AbstractOxygen vacancy is known to play an important role for the physical properties in SrTiO3(STO)-based systems. On the surface, rich structural reconstructions had been reported owing to the oxygen vacancies, giving rise to metallic surface states and unusual surface phonon modes. More recently, an intriguing phenomenon of a huge superconducting transition temperature enhancement was discovered in a monolayer FeSe on STO substrate, where the surface reconstructed STO (SR-STO) may play a role. In this work, SR-STO substrates were prepared via thermal annealing in ultra-high vacuum followed by low energy electron diffraction analyses on surface structures. Thin Nb films with different thicknesses (d) were then deposited on the SR-STO. The detailed studies of the magnetotransport and superconducting property in the Al(1 nm)/Nb(d)/SR-STO samples revealed a large positive magnetoresistance and a pronounced resistance peak near the onset of the resistive superconducting transition in the presence of an in-plane field.

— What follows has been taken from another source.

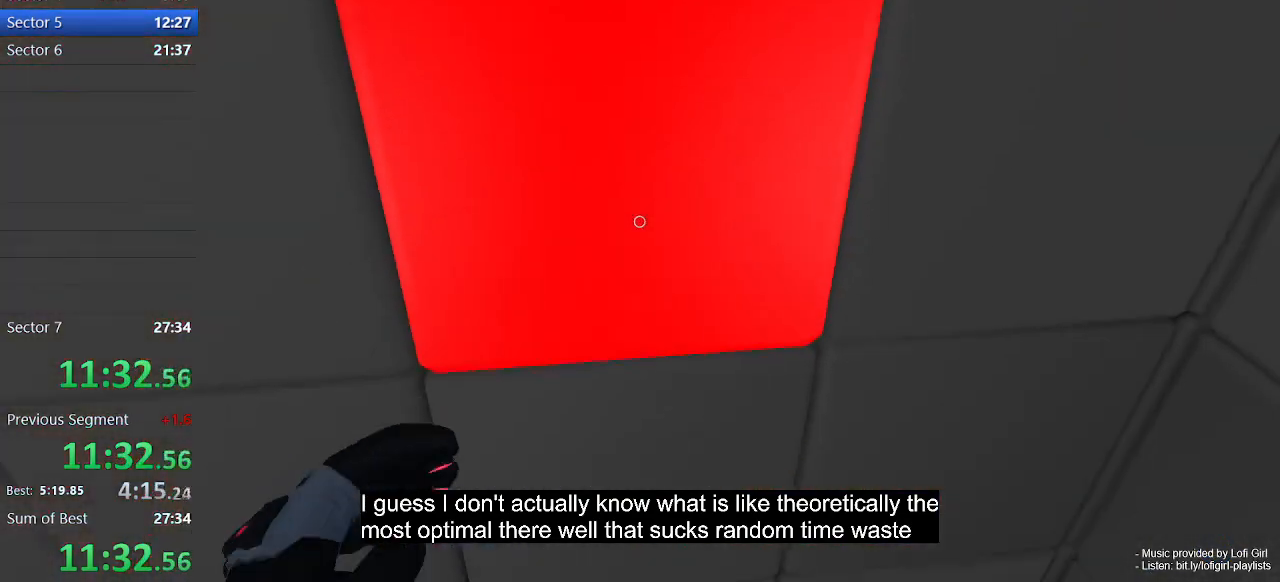
{"keys": [], "mouse": ["left"], "events": [[267, "mouse_left", "down"]]}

Remarkably, the amplitude of the resistance peak increases with increasing fields, reaching a value of nearly 57% of the normal state resistance at 9 T. Such resistance peaks were absent in the control samples of Al(1 nm)/Nb(d)/STO and Al(1 nm)/Nb(d)/SiO2. Combining with DFT calculations for SR-STO, we attribute the resistance peak to the interface resistance from the proximity coupling of the superconducting niobium to the field-enhanced long-range magnetic order in SR-STO that arises from the spin-polarized in-gap states due to oxygen vacancies.